行くところがあるっていったって、たいていの人は、それは用事があるだけなのよ、そこへ行けと誰かに命令されてるのよ、兵士から大統領までそれは同じだと思うわ、あんたのことを、逢わなくなってから衝底的に考えたの、あんたに才能があるかどうかなんて知ったこっちゃないけど、あんたは用事のない生き方をする人だな、と思ったのよ、それをやってれば、どこにも行かなくて済むっていうものを見つけなさい、それができなかったら、あんたは結局、行きたくもないところへ行かなくてはいけない羽目になるわけよ」わかったよ、と私は言って、ベッドから起き上がった。
「福生に戻るよ」
ベットから降りてそう言うと、ヨウコはうなずいた。

『村上龍映画小説集』より

この小説は村上龍が彼が故郷の佐世保を出て、18歳で上京してから2年の浪人、大学入学、小説家としてデビューするまでの期間を描いた自伝の短編集になっている。
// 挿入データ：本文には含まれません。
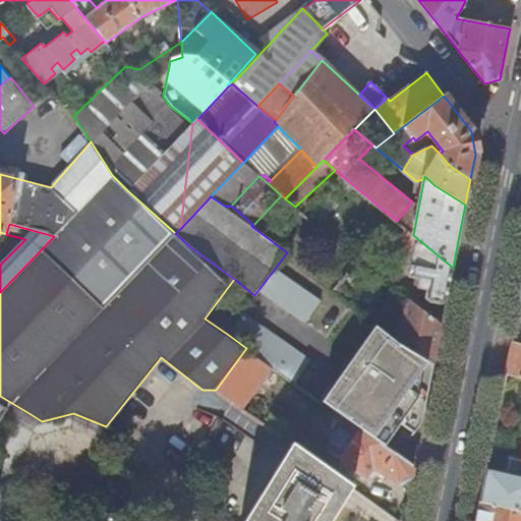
[(443,307),(445,307),(453,268),(413,235),(407,229),(397,241),(405,247),(411,249),(410,257),(414,258),(410,277),(421,279),(419,288),(428,290),(427,297),(429,300),(431,301),(435,302),(440,303),(444,302),(443,307)]
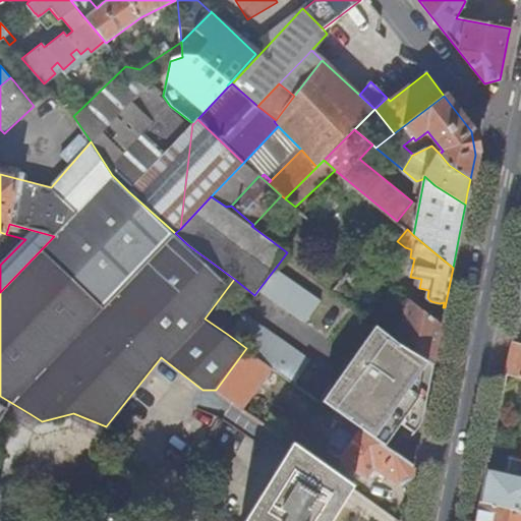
[(330,305),(278,265),(261,287),(313,327),(330,305)]
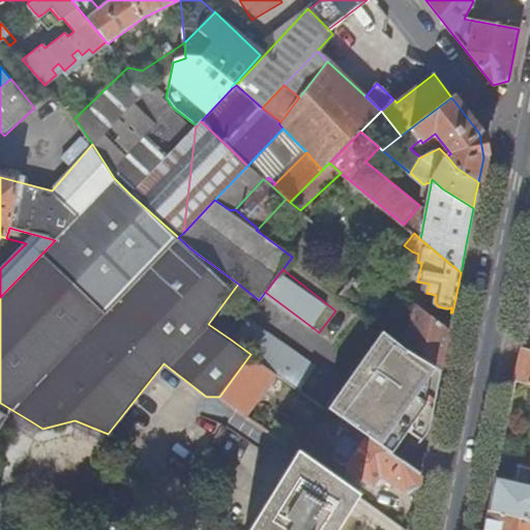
[(346,301),(359,284),(355,280),(340,296),(346,301)]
『69 sixty nine』の続編的な立ち位置の作品。超絶に面白いのでみんな読んで!!
2年の浪人期間に主に焦点が当てられているのだけれど、彼は大学受験に向けての勉強は全くしていない。セックスとドラッグ漬けの生活を送っている。

「それをやってれば、どこにも行かなくて済むっていうものを見つけなさい、それができなかったら、あんたは結局、行きたくもないところへ行かなくてはいけない羽目になるわけよ」

村上龍のその後の生き方を考えてみると、ある目的に対して一直線に向かっているような印象は受けない。用事があってそれをこなすというよりは、もっとフラフラと、用事の無い生き方をしているように見える。

キューバ音楽のCDをリリースする「MURAKAMI‘Sレーベル」を立ち上げたり、映画を何本か撮っていたり、『日経スペシャル カンブリア宮殿』の司会を務めていたり。
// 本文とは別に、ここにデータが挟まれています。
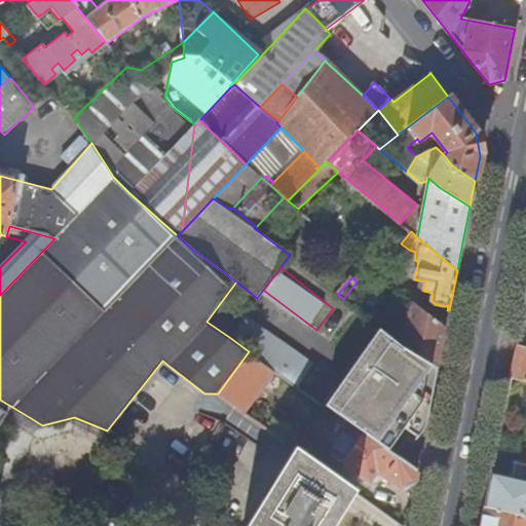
[(248,310),(257,298),(236,282),(227,294),(248,310)]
村上龍の小説を読んでいても「用事の無い生き方」を思うことは多い。
限りなく透明に近いブルーの後に、コインロッカーベイビーズで作風がガラッと変わり、そして、KYOKOでもまたガラッと変わっている。
しかし、どんなに作風や描写の仕方やストーリーが変わっても村上龍は村上龍なのだ。最高級に面白い。「どんな映画を撮っても面白い最高のB級映画監督のような小説家」と誰かが村上龍の事を呼んでいたが(おそらく1997年6月のユリイカ村上龍総特集)、まさしくそう。

何故今村上龍を読み返したかというと、今年の12月のファッションショーに出す服のデザインが煮詰まっていて、本当に何にも思い浮かばなくて、自分って何かを作ることに本当に向いていないんだなあと憂鬱な気持ちになっていて、逃げたいという一心から。そもそも何から始めればいいのかが分からない。

そして、何回か「自分に向いていないし辞めよう」とか「もう飛んじゃおう」とか思ったんだけど、何だかんだでやめられずにいる。
実際に友達で途中で辞めちゃったやつがいて、そいつに「自分の分までよろしくな」みたいなマジで無責任なこと言われてしまったんですよ。辞められないじゃんそんなの。
あとは一緒に学んでる人達がすごく面白い奴らだったりして、自分が煮詰まっている服作り以外のことは最高。
常に辞めたいとは考えているのだけれど恐らくショーに出す服を作るまでは辞めることはないと思う。